Hemangiomas are benign vascular lesions that are typically identified during infancy and are known to regress by adolescence.[2] Although head and neck region is not an uncommon localization for hemangiomas, most arise from soft tissues. Intraosseous hemangiomas are very rare, slow-growing benign vascular anomalies accounting for 1% of all benign bone tumors. The most frequent sites of involvement are calvarium and vertebral column.[3] The maxillofacial involvement is rare and mandible, maxilla, and nasal bones are the most frequently affected sites, respectively.[2,3]

They are classified as cavernous or capillary type according to their vascular network histopathologically. The cavernous hemangioma is composed of large thin-walled vessels and sinusoids lined with a single layer of endothelium. However, a small fine vascular network filled with blood forms the capillary hemangioma. Capillary hemangiomas are usually present at birth. In contrast, most cavernous hemangiomas occur in adulthood. Almost all intraosseous hemangiomas of the facial skeleton are to be cavernous type.[4] The differential diagnoses for intraosseous cavernous hemangioma include fibrous dysplasia, osteoma, Langerhans cell histiocytosis, dermoid tumor, and multiple myeloma.

Women in the fourth and fifth decades of life are mostly affected.[5] Although the cause of intraosseous hemangioma is still uncertain, local trauma is thought to be one possible factor. In our patient, there was no such predisposition for intraosseous hemangioma development. As intraosseous hemangioma tends to grow very slowly, it remains clinically silent until the tumor becomes large. Therefore, early detection is crucial to a lesser cosmetic deformity.

Computed tomography is considered the most useful imaging technique because of its unique characterization of trabecular and cortical details, showing the honeycomb appearance.[1] MRI provides information about any associated soft tissue element. In our case, close proximity of the mass to the orbit made MRI compulsory.

The goal of the treatment in hemangioma is to remove the tumor completely without any functional deficit, cosmetic deformity, or significant tissue loss. Biopsy of the lesion in order to exclude malignancy should be done cautiously because of the risk of severe bleeding.[6]

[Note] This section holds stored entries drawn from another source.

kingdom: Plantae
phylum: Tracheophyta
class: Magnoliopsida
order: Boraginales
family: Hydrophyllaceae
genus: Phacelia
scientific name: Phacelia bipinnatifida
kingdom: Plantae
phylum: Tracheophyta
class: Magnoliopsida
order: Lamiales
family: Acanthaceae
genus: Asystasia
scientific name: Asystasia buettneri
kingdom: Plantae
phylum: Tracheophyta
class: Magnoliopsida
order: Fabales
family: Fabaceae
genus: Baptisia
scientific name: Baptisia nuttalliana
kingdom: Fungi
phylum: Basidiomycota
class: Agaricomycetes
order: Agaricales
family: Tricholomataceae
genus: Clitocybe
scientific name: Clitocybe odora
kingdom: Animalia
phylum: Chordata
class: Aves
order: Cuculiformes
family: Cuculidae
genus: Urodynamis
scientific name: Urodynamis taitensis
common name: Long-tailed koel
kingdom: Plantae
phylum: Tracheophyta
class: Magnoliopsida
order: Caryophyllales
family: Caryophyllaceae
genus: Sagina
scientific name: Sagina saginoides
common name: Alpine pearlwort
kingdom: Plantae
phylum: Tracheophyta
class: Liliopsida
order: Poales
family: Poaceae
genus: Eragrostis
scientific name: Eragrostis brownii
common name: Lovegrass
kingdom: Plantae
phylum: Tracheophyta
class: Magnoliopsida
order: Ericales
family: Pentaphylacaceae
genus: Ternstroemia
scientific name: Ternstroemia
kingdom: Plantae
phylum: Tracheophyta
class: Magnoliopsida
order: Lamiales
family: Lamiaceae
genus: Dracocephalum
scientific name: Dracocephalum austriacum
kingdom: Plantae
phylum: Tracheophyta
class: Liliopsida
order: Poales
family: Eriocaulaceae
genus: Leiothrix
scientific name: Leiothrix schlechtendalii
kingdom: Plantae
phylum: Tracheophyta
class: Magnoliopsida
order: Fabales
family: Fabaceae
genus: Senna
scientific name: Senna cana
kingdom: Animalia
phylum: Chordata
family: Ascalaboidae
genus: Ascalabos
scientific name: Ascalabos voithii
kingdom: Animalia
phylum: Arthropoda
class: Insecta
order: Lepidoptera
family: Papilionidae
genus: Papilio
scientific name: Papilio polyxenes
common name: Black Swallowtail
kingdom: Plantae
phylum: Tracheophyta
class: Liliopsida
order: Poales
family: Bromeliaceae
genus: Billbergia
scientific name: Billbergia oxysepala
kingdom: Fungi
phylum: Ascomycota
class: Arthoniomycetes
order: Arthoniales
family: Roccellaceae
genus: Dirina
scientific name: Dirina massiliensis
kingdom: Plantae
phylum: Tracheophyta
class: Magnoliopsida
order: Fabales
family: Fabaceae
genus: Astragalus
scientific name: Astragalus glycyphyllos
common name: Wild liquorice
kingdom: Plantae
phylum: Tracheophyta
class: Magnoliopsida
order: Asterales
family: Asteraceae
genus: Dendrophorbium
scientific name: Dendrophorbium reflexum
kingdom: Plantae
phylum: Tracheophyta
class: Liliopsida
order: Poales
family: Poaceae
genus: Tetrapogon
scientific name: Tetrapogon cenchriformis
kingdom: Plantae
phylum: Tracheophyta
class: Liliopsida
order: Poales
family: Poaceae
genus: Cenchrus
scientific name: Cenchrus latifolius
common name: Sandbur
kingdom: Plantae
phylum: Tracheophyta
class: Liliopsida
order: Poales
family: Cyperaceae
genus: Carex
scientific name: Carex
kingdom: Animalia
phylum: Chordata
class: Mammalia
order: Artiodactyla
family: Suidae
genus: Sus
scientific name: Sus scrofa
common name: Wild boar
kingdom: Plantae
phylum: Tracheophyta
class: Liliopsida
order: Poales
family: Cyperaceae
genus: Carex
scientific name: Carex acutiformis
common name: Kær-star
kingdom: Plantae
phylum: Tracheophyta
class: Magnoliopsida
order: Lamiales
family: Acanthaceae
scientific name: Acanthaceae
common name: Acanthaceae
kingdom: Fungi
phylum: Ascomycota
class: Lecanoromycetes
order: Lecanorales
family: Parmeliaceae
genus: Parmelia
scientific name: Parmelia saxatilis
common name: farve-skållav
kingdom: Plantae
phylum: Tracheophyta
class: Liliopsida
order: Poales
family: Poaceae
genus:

In the past, radiotherapy and sclerotherapy were the treatment of choice. But today radiotherapy may only be reserved for cases in which surgery is not feasible due to the adverse effects such as tissue necrosis, retardation of growth of bones and teeth, telangiectasia, and malignant degeneration, and sclerosing agents are used for soft-tissue hemangiomas of the head and neck. Other treatment modalities include angiography with embolization, curettage, and cryotherapy.[7–10]

Total surgical excision is the preferred method of treatment for intraosseous hemangiomas with reconstruction. Depending on the size of the defect and the surgeon preferences, autologous or heterologous materials can be used. Some techniques include hydroxyapatite associated with titanium mesh for reconstruction,[11] Medpor,[12] and bone grafting.[13] In our patient, Medpor was preferred to reconstruct orbital floor, the infraorbital orbital rim, and anterior wall of maxillary sinus because the patient would not accept any other scar. The result has been satisfactory, achieving a natural smooth malar contour and adequate orbital rim.